**Exercise objective**
Decide whether each statement agrees with the news report on Yousuf Salim, answering yes or no and quoting the deciding words. 1. Salim is 25 years old. 2. Salim lives in Islamabad. 3. Salim topped the written examination among 21 candidates.

**Reading passage**
———
ISLAMABAD: A visually challenged young Pakistani, Yousuf Salim, was all set to become the first visually impaired judge in the country’s history as he received his recommendation for appointment of civil judge last Saturday.
The dream of the 25-year-old Punjab University gold medalist to become a judge is about to be fulfilled as the differently-abled man vows to deal with all challenges of life with determination and courage.
“Honourable examination committee for recruitment of district judiciary and Lahore High Court Establishment has recommended you for appointment as civil judge-cum-magistrate,” said the recommendation letter that Salim received and proudly shared with his friends and family members.
“I always wanted to become a judge and thank God my dream is finally coming true,” he told Arab News in an interview, adding that some formalities may take two to three weeks before he assumes the office.
Salim, a resident of Lahore, had topped the written judiciary examination among 6,500 candidates and he was among 21 candidates who qualified for the job interview, but was never selected because of his visual impairment.
———
**Records shown**
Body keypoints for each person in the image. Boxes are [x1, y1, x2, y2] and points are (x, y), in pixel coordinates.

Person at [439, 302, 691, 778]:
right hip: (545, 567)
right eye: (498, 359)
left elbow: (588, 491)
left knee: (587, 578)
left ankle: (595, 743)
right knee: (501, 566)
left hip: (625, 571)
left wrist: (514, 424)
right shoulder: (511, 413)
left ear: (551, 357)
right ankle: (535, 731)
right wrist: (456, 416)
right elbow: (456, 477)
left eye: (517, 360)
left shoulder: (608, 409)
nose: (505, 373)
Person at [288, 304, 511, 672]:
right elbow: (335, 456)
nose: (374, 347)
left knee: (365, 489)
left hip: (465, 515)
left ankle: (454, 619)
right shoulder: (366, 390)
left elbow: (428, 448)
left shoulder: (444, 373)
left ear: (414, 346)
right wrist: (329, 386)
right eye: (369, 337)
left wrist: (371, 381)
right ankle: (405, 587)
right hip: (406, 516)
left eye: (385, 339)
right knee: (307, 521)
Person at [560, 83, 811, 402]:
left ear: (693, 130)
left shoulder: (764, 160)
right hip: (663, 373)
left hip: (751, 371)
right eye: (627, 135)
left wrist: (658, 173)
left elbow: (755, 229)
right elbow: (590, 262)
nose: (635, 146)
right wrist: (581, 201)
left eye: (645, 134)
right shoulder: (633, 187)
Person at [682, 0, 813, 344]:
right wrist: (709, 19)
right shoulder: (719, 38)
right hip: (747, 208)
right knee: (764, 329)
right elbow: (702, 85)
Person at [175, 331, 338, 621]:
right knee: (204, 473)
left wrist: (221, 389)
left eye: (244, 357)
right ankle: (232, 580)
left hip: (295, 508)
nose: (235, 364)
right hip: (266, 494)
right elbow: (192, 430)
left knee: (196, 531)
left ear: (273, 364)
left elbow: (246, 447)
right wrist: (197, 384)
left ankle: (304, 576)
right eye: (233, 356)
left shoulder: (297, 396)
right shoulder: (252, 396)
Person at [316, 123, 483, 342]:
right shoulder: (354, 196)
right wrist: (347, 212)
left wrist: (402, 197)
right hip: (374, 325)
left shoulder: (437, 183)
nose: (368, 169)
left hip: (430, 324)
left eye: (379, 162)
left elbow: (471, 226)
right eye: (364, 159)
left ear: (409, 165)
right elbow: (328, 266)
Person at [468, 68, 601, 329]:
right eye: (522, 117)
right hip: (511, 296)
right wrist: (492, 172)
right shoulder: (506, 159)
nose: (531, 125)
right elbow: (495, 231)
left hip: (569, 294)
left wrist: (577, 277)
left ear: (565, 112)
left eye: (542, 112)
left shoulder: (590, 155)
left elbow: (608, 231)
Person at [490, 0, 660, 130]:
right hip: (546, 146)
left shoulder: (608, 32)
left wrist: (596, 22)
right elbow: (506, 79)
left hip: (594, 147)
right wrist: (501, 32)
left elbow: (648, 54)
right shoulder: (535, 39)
———
**Exercise solution**
1. Yes: "the 25-year-old Punjab University gold medalist"
2. No: "Salim, a resident of Lahore"
3. No: "had topped the written judiciary examination among 6,500 candidates"